§ Your assignment:
Each line of the material below that holds the word "minutes" needs to be copied.
--*--
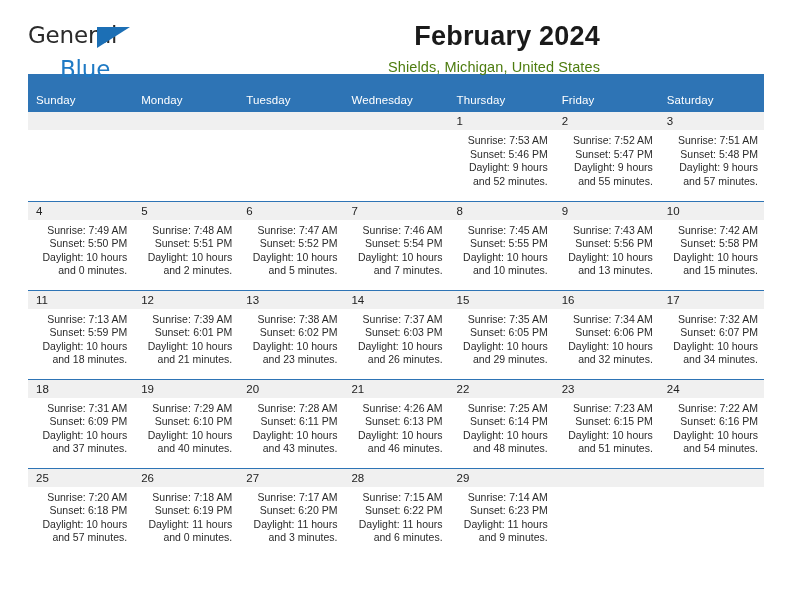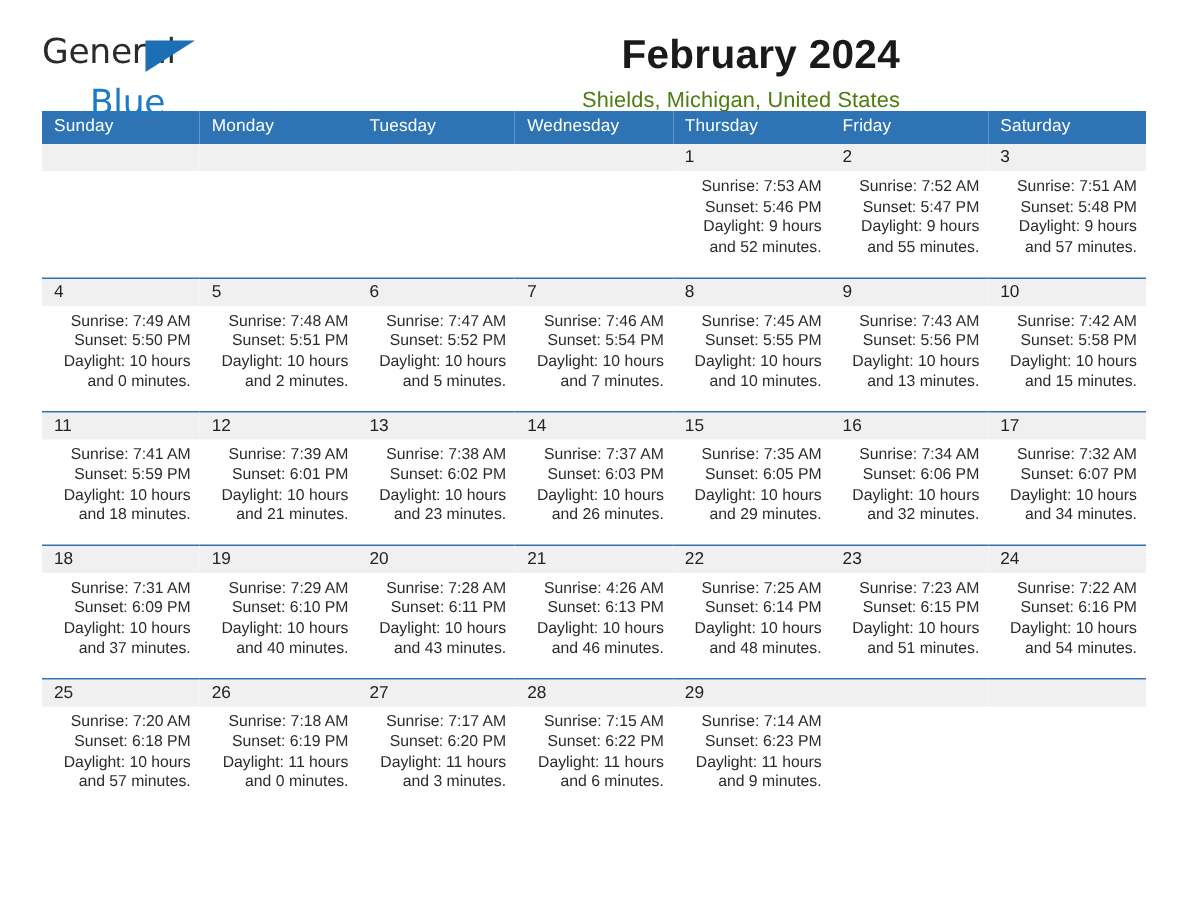--- a/index.html
+++ b/index.html
@@ -88,21 +88,21 @@
     width: 736px;
     border-collapse: collapse;
     table-layout: fixed;
   }
   .calendar th {
     background: #2e74b5;
     color: #ffffff;
     font-weight: normal;
     font-size: 11.5px;
     text-align: left;
-    padding: 4px 0 6px 8px;
+    padding: 20px 0 6px 8px;
     letter-spacing: 0.1px;
     height: 20px;
     box-sizing: border-box;
   }
   .calendar td {
     vertical-align: top;
     padding: 0;
     border-top: 1px solid #2e74b5;
     height: 89px;
     box-sizing: border-box;
@@ -326,21 +326,21 @@
                 <div>and 15 minutes.</div>
               </div>
             </div>
           </td>
         </tr>
         <tr class="week">
           <td>
             <div class="daycell">
               <div class="daynum-band">11</div>
               <div class="daybody">
-                <div>Sunrise: 7:41 AM</div>
+                <div>Sunrise: 7:13 AM</div>
                 <div>Sunset: 5:59 PM</div>
                 <div>Daylight: 10 hours</div>
                 <div>and 18 minutes.</div>
               </div>
             </div>
           </td>
           <td>
             <div class="daycell">
               <div class="daynum-band">12</div>
               <div class="daybody">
--*--
§ Response to the exercise:
                 <div>and 15 minutes.</div>
                 <div>and 18 minutes.</div>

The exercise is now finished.